▶ [Data for this task]

————

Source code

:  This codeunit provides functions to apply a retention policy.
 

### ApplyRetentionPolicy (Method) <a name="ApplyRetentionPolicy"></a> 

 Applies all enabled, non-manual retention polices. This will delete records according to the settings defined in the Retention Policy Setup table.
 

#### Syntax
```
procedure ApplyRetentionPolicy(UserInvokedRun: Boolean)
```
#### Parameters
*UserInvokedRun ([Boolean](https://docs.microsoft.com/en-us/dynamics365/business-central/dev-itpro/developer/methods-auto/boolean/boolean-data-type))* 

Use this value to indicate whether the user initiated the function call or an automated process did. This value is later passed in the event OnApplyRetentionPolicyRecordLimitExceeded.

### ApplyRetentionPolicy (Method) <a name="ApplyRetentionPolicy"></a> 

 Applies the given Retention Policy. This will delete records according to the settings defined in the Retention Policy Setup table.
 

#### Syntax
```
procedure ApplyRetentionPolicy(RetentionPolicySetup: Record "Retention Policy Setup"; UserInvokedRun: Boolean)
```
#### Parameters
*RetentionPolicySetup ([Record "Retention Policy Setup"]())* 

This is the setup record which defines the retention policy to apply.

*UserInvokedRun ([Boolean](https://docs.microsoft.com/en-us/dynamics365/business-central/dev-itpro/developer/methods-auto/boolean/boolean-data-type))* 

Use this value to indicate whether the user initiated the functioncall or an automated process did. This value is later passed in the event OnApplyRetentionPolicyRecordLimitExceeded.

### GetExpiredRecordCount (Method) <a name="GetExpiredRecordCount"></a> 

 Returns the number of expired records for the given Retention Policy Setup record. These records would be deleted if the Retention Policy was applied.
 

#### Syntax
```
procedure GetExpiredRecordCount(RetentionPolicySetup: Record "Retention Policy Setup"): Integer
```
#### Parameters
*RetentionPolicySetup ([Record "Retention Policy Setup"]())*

————

▶ [To do]
Search the preceding listing for the word "settings" and pull out every line that holds it.

▶ [Response]
 Applies all enabled, non-manual retention polices. This will delete records according to the settings defined in the Retention Policy Setup table.
 Applies the given Retention Policy. This will delete records according to the settings defined in the Retention Policy Setup table.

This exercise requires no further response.